Write out again, word for word, the lines below from the line that holds "Rumenosrčne so na Kodeljevem hitro pr" through the line that holds "Entradas recientes", omitting pictures.

(Records drawn from a dataset)
+++

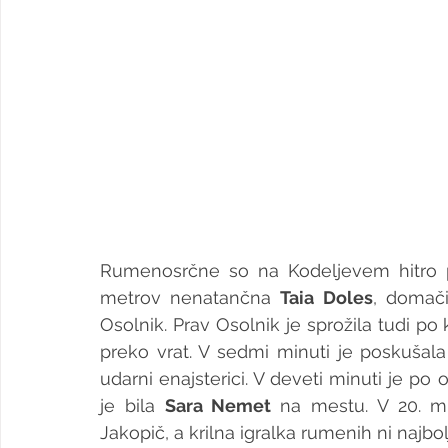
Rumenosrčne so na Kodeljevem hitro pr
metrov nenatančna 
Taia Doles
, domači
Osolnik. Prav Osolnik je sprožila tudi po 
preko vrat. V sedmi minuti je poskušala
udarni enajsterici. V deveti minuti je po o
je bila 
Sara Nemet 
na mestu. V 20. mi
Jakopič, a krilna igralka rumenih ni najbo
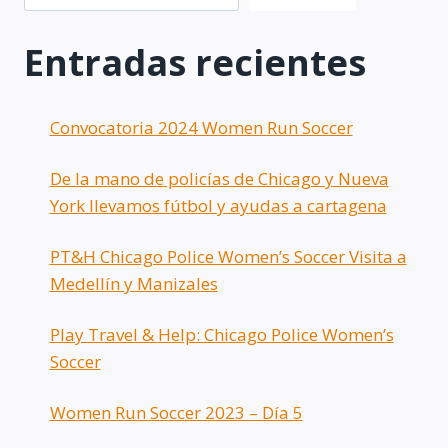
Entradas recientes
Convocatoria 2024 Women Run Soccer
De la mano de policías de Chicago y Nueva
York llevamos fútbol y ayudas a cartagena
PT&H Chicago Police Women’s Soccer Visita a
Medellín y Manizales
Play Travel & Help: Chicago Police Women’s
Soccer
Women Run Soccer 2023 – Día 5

+++

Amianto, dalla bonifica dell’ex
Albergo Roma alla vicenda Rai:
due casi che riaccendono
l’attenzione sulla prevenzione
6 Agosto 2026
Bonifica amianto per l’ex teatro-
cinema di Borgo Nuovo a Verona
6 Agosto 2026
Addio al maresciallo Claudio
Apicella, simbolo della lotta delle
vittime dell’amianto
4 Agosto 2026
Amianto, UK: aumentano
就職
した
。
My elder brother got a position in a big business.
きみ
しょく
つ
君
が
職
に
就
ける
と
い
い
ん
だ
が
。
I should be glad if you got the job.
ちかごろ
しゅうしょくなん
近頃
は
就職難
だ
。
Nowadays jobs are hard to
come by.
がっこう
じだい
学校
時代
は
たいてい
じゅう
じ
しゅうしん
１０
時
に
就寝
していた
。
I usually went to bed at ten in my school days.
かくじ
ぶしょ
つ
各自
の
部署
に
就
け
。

+++

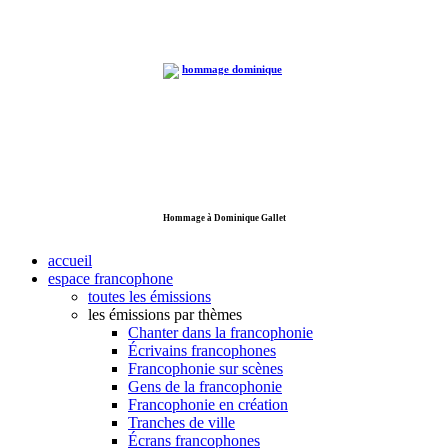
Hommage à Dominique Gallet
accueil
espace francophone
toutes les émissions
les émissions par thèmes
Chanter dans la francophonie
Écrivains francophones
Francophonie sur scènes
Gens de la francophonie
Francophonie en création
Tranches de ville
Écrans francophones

+++

Problem solution:
Rumenosrčne so na Kodeljevem hitro pr
metrov nenatančna 
Taia Doles
, domači
Osolnik. Prav Osolnik je sprožila tudi po 
preko vrat. V sedmi minuti je poskušala
udarni enajsterici. V deveti minuti je po o
je bila 
Sara Nemet 
na mestu. V 20. mi
Jakopič, a krilna igralka rumenih ni najbo
Entradas recientes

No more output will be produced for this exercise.